The immutable FP nature of Elixir and Erlang are pragmatic choices that were made to achieve a bunch of goals. It predates multi-core machines by a fair bit and they were targeting a different kind of concurrency, distributed systems made up of multiple machines, a cluster. The end result was accidentally convenient for achieving incredibly concurrency and parallelism on multi-core machines. Processes do not share state, they can only communicate asynchronously through message passing. This ensures it is safe to run them at the same time. Same time as in concurrent, executing the tasks during the same period of time. Also parallel, executing the tasks at the same time. All APIs that touch files or other constrained resources, stdin/stdout and such, have mechanisms for ensuring that contention is under control. The Erlang folks have spent a lot of time getting this right.
When I write my code I generally don’t need to care about this very much. Most web requests take place inside a single process. They might communicate on through to a database connection pool which involves more processes but overall I don’t need to care about the underlying primitives. I also don’t need to think about the Node.js way of racing to IO. Node.js can be highly concurrent. CPU-bound work is fine on the BEAM. It won’t disrupt the ability of other processes to get work done, both because multiple cores can do the work but also because if I spend many CPU cycles I will be pre-empted and other work can slip by. This is all handled by the web server I use, more than by me.
If I do want to do concurrent work there is the usual async/await mechanisms, implemented in the Task module. Not as weird as in JS. They just return a Task reference which is a helpful abstraction on top of the Process ID or PID. Then you can await on it to get a result or await on multiple to get multiple results. There is also a wicked function called Task.async_stream which will take an enumerable (list, map, stream or similar) and run a Task for each entry as a lazy stream. By default it has a concurrency matching the number of available cores (just like the schedulers). This is essentially a fancy shortcut for using all your machine has to offer in the service of getting the work done for tasks that are embarrassingly concurrent. It is very fun to use when bodging together scripts that you want to go fast.
Compared to PHP I have many more tools for interacting across the work that happens in my system. Process registries and groups, PubSub mechanisms for message passing, memory-based shared state accessed through safe mechanisms (ETS for example).
Compared to Python I can do multiple things at once in simple and useful ways. In a language that is as expressive and as dynamic (in the places I care about).
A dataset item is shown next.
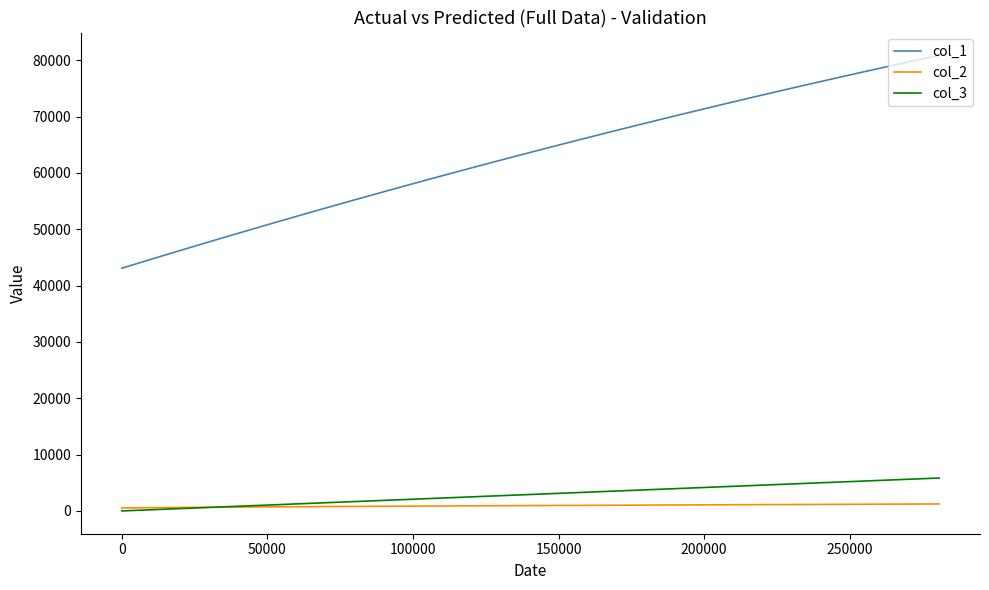

What is the difference between the maximum and minimum values in the col_2 series?

705.3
These comparisons are of course based on my understandings and experiences with the languages. I’ve stuck with languages I have some experience with but I don’t hang out with them on a regular basis currently. If I have misrepresented any of them, do let me know.
In summary; great options for concurrency and parallelism are not an afterthought in Elixir and Erlang. They are built into the very foundation of the runtime and the languages surface it to us. This matters for performance and practicality. Doing concurrency on the BEAM is not punishing, it is not risky. It is just what you end up doing by using it.